Robert Lebel, Marcel Duchamp and Arnold Fawcus [Designers]

Robert Lebel: MARCEL DUCHAMP. New York City and London: Grove Press and the Trianon Press, 1959. First edition thus [First published in French under the title "Sur Marcel Duchamp" in a limited edition of 137 copies]. Translation by George Heard Hamilton. A very good hard cover book in a good dust jacket with shelf wear including rough fore edges: the dust jacket's front cover is detached and the top and bottom of the spine is missing approx. 2-inch chips. One of the tipped-in color plates has a crease on the bottom left-hand side ["Nu descendant un Escalier," No. 2, 1912]. Otherwise, interior unmarked and clean. Out-of-print. Design and layout by Marcel Duchamp and Arnold Fawcus.

9.5 x 13 hard cover book with 192 pages and 179 monochrome and 6 color gravures, and a frontispiece printed by the collotype and stencil process, involving 21 applications by hand. Color and monochrome plates printed under Duchamp's supervision.

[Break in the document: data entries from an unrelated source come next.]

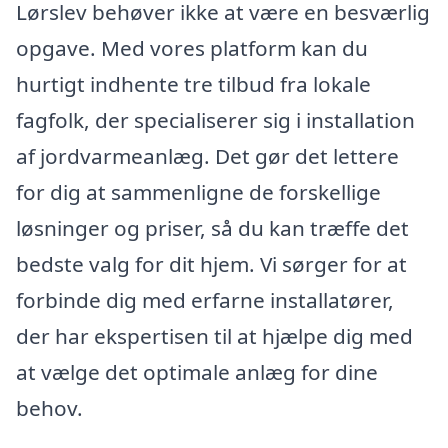
Lørslev behøver ikke at være en besværlig
opgave. Med vores platform kan du
hurtigt indhente tre tilbud fra lokale
fagfolk, der specialiserer sig i installation
af jordvarmeanlæg. Det gør det lettere
for dig at sammenligne de forskellige
løsninger og priser, så du kan træffe det
bedste valg for dit hjem. Vi sørger for at
forbinde dig med erfarne installatører,
der har ekspertisen til at hjælpe dig med
at vælge det optimale anlæg for dine
behov.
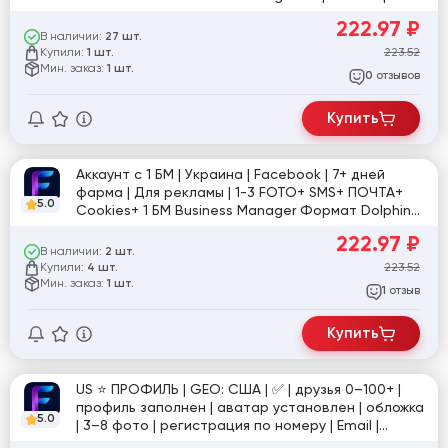
(Доки прохождения Селфи и ЗРД)
222.97
₽
В наличии:
27 шт.
Купили:
223.52
1 шт.
Мин. заказ:
1 шт.
отзывов
0
Купить
Аккаунт с 1 БМ | Украина | Facebook | 7+ дней
фарма | Для рекламы | 1-3 FOTO+ SMS+ ПОЧТА+
5.0
Cookies+ 1 БМ Business Manager Формат Dolphin+
(Доки прохождения Селфи и ЗРД)
222.97
₽
В наличии:
2 шт.
Купили:
223.52
4 шт.
Мин. заказ:
1 шт.
отзыв
1
Купить
US ⭐️ ПРОФИЛЬ | GEO: США | ✅ | друзья 0–100+ |
профиль заполнен | аватар установлен | обложка
5.0
| 3–8 фото | регистрация по номеру | Email |
настройки доступа | ручная подготовка | фото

  • Bonds and Breaks: First Attempts - Cubism - The Nude Descending a Staircase
  • 1912: Around the World of Painting in Eight Months
  • 1913: Triumph at the Armory Show and rejection of "Retinal" Art
  • 1914-18: The Readymade - The War - the Unintentional Conquest of New York
  • Final Farewell to Painting - Dada - the Rotatives - Rrose Sélavy
  • Gambling - Chess - Freedom of Behavior
  • Through the Large Glass
  • The Creative Act by Marcel Duchamp
  • Souvenirs of Marcel Duchamp by H. P. Roché
  • Lighthouse of the Bride by André Breton
  • Whiskers and Kicks of All Kinds by Robert Lebel
  • Catalogue and Bibliography by Robert Lebel
  • Also includes List of Photographs, List of Plates, Acknowledgments, and an Index

From the website for The Art Story: Few artists can boast having changed the course of art history in the way that Marcel Duchamp did. Having assimilated the lessons of Cubism and Futurism, whose joint influence may be felt in his early paintings, he spearheaded the American Dada movement together with his friends and collaborators Picabia and Man Ray. By challenging the very notion of what is art, his first readymades sent shock waves across the art world that can still be felt today. Duchamp's ongoing preoccupation with the mechanisms of desire and human sexuality as well as his fondness for wordplay aligns his work with that of Surrealists, although he steadfastly refused to be affiliated with any specific artistic movement per se. In his insistence that art should be driven by ideas above all, Duchamp is generally considered to be the father of Conceptual art. His refusal to follow a conventional artistic path, matched only by a horror of repetition which accounts for the relatively small number of works Duchamp produced in the span of his short career, ultimately led to his withdrawal from the art world. In later years, Duchamp famously spent his time playing chess, even as he labored away in secret at his last enigmatic masterpiece, which was only unveiled after his death in 1968.